Given : In trapezium ABCD, AB || CD and AD = BC.
To Prove :
(i) ∠A = ∠B
(ii) ∠C = ∠D
(iii) ∆ABC ≅ ∆BAD
(iv) diagonal AC = diagonal BD
Constructions : Join AC and BD. Extend AB and draw a line through C parallel to DA meeting AB produced at E.
(i) Since AB || DC
⇒ AE || DC …(i)
and AD || CE …(ii) [Construction]
⇒ ADCE is a parallelogram [Opposite pairs of sides are parallel
∠A + ∠E = 180° …(iii) [Consecutive interior angles]
∠B + ∠CBE = 180° …(iv) [Linear pair]
AD = CE …(v) [Opposite sides of a ||gm]
AD = BC …(vi) [Given]
⇒ BC = CE [From (v) and (vi)]
⇒ ∠E = ∠CBE …(vii) [Angles opposite to equal sides]
∴ ∠B + ∠E = 180° …(viii) [From (iv) and (vii)

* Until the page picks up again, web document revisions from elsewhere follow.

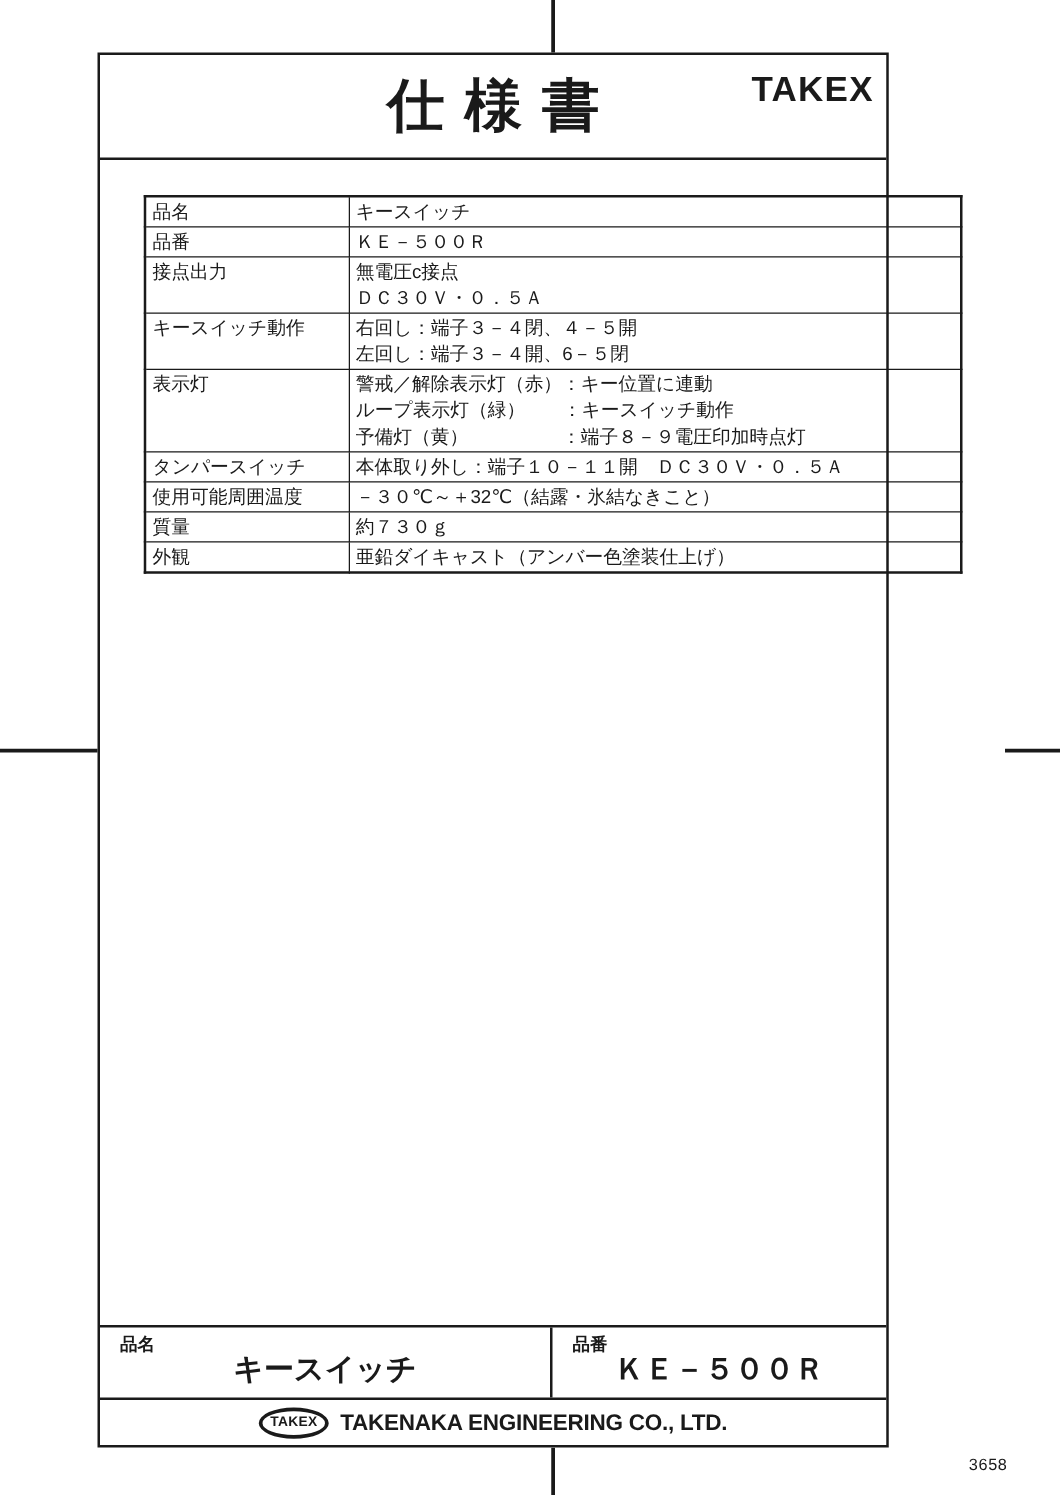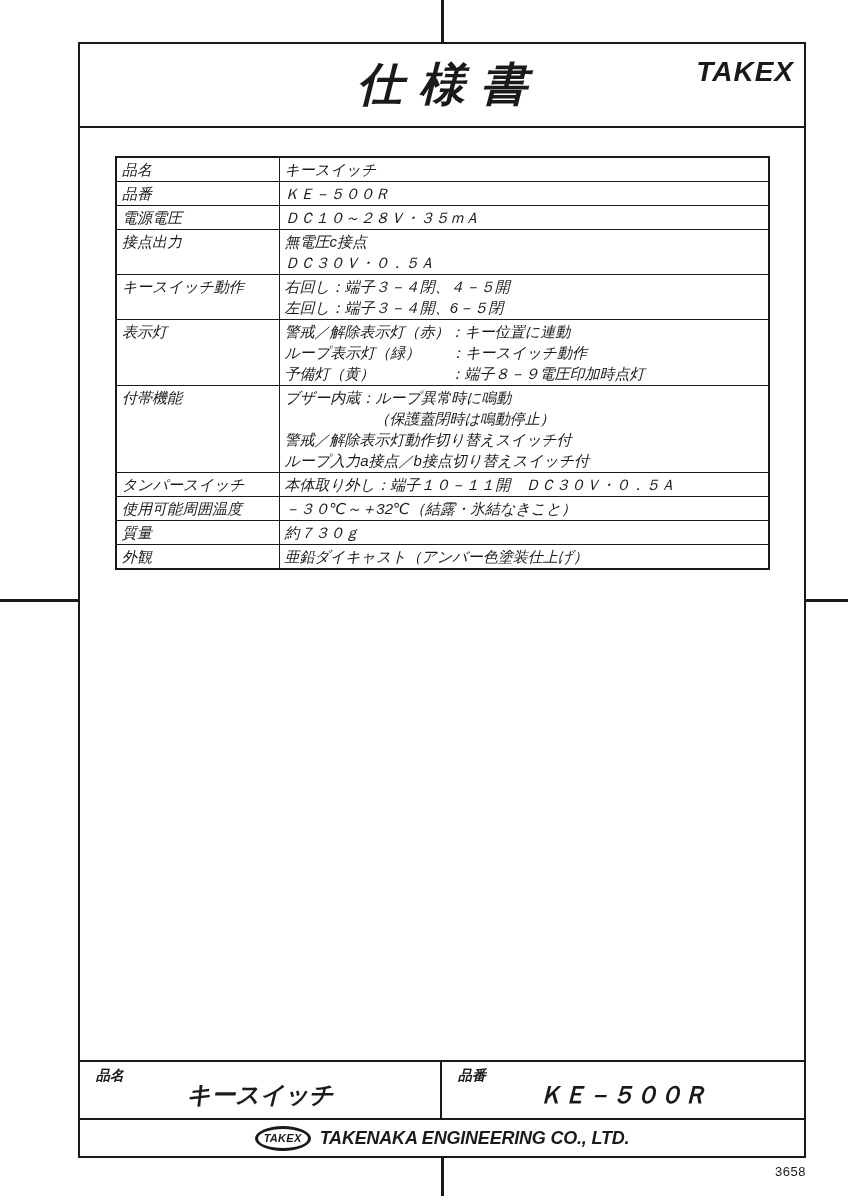--- a/index.html
+++ b/index.html
@@ -13,23 +13,23 @@
 
   
   .crop { position: absolute; background: #1a1a1a; }
   .crop-top    { left: 441px; top: 0;      width: 3px;  height: 44px; }
   .crop-bottom { left: 441px; top: 1158px; width: 3px;  height: 38px; }
   .crop-left   { left: 0;     top: 599px;  width: 80px; height: 3px; }
   .crop-right  { left: 804px; top: 599px;  width: 44px; height: 3px; }
 
   
   .frame {
-    position: absolute; left: 78px; top: 42px; width: 728px; height: 1116px;
+    position: absolute; left: 78px; top: 42px; width: 633px; height: 1116px;
     border: 2.5px solid #1a1a1a; background: #fff;
-    display: flex; flex-direction: column; font-style: italic;
+    display: flex; flex-direction: column;
   }
 
   
   .title-block {
     position: relative; height: 84px; border-bottom: 2px solid #1a1a1a;
     display: flex; align-items: center; justify-content: center;
   }
   .doc-title {
     font-size: 46px; font-weight: 600; letter-spacing: 16px; padding-left: 16px;
     white-space: nowrap;
@@ -110,54 +110,39 @@
                 <div class="line">キースイッチ</div>
               </td>
             </tr>
             <tr>
               <td class="label">品番</td>
               <td class="value">
                 <div class="line">ＫＥ－５００Ｒ</div>
               </td>
             </tr>
             <tr>
-              <td class="label">電源電圧</td>
-              <td class="value">
-                <div class="line">ＤＣ１０～２８Ｖ・３５ｍＡ</div>
-              </td>
-            </tr>
-            <tr>
               <td class="label">接点出力</td>
               <td class="value">
                 <div class="line">無電圧c接点</div>
                 <div class="line">ＤＣ３０Ｖ・０．５Ａ</div>
               </td>
             </tr>
             <tr>
               <td class="label">キースイッチ動作</td>
               <td class="value">
                 <div class="line">右回し：端子３－４閉、４－５開</div>
                 <div class="line">左回し：端子３－４開、6－５閉</div>
               </td>
             </tr>
             <tr>
               <td class="label">表示灯</td>
               <td class="value">
                 <div class="line">警戒／解除表示灯（赤）：キー位置に連動</div>
                 <div class="line">ループ表示灯（緑）　　：キースイッチ動作</div>
                 <div class="line">予備灯（黄）　　　　　：端子８－９電圧印加時点灯</div>
-              </td>
-            </tr>
-            <tr>
-              <td class="label">付帯機能</td>
-              <td class="value">
-                <div class="line">ブザー内蔵：ループ異常時に鳴動</div>
-                <div class="line">　　　　　　（保護蓋閉時は鳴動停止）</div>
-                <div class="line">警戒／解除表示灯動作切り替えスイッチ付</div>
-                <div class="line">ループ入力a接点／b接点切り替えスイッチ付</div>
               </td>
             </tr>
             <tr>
               <td class="label">タンパースイッチ</td>
               <td class="value">
                 <div class="line">本体取り外し：端子１０－１１開　ＤＣ３０Ｖ・０．５Ａ</div>
               </td>
             </tr>
             <tr>
               <td class="label">使用可能周囲温度</td>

Now from (iii) and (viii) we have
∠A + ∠E = ∠B + ∠E
⇒ ∠A = ∠B Proved.
(ii) ∠A + ∠D = 180°
∠B + ∠C = 180°
⇒ ∠A + ∠D = ∠B + ∠C [∵ ∠A = ∠B]
⇒ ∠D = ∠C
Or ∠C = ∠D Proved.
(iii) In ∆ABC and ∆BAD, we have
AD = BC [Given]
∠A = ∠B [Proved]
AB = CD [Common]
∴ ∆ABC ≅ ∆BAD [ASA congruence]
(iv) diagonal AC = diagonal BD [CPCT] Proved